How accurate are the temperature ratings?

The short answer is they’re not. The more nuanced answer is that it depends on a lot of factors, including your personal metabolism (do you run hot or cold?) and your activity level. If you’re moving quickly and carrying a big pack, you’ll be generating more heat than if you are standing around. Temperature ratings should be used as a guideline rather than a hard rule. Consider your sensitivity to the cold temperatures and your anticipated activity level and shop accordingly. One final note. Even with all technological breakthroughs in insulation, there are no magical solutions; bigger, clunkier boots will tend to be warmer than slimmer and less bulky footwear.

What soles provide the best traction?

Modern winter hiking soles have improved radically over the last few years. The primary advances stem from companies like Vibram, who have introduced specially formulated rubber compounds that contain micro-particles for added grip on ice. Think of these outsoles like the winter tires you get for your car. They genuinely provide better traction, but you may want to save them for winter as the softer rubber compound does not wear as well on harder surfaces. Aggressive lug patterns will also increase traction in loose snow conditions but do not significantly improve grip on ice trails. Finally, some companies are employing small carbide-tipped spikes in their outsoles. These provide exceptional traction on icy surfaces but will quickly wear out on pavement. And let’s not even talk about the damage they will do to your wooden floors!

Material shown
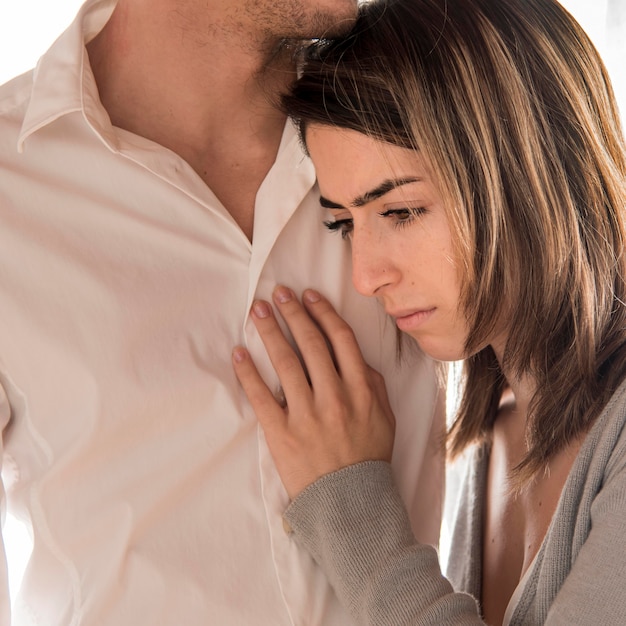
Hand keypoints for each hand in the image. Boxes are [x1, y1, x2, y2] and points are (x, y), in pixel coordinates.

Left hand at [232, 286, 395, 499]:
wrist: (351, 503)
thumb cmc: (368, 456)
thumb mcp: (385, 416)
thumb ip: (373, 383)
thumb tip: (355, 355)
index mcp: (361, 388)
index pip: (340, 339)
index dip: (322, 312)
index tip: (308, 296)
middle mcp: (334, 396)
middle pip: (311, 343)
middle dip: (293, 313)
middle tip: (278, 293)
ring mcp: (307, 414)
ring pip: (285, 363)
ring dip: (269, 332)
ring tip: (257, 311)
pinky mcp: (282, 433)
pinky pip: (261, 397)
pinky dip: (248, 373)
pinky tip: (239, 353)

Exercises
[1] In the passage on winter hiking footwear, what are the outsoles with specially formulated rubber compounds compared to?
[2] Write out the part of the passage on winter hiking footwear starting at "How accurate are" and ending at "the best traction?".

Task results
[1] The winter tires you get for your car.

[2]
How accurate are the temperature ratings?

The short answer is they’re not. The more nuanced answer is that it depends on a lot of factors, including your personal metabolism (do you run hot or cold?) and your activity level. If you’re moving quickly and carrying a big pack, you’ll be generating more heat than if you are standing around. Temperature ratings should be used as a guideline rather than a hard rule. Consider your sensitivity to the cold temperatures and your anticipated activity level and shop accordingly. One final note. Even with all technological breakthroughs in insulation, there are no magical solutions; bigger, clunkier boots will tend to be warmer than slimmer and less bulky footwear.

What soles provide the best traction?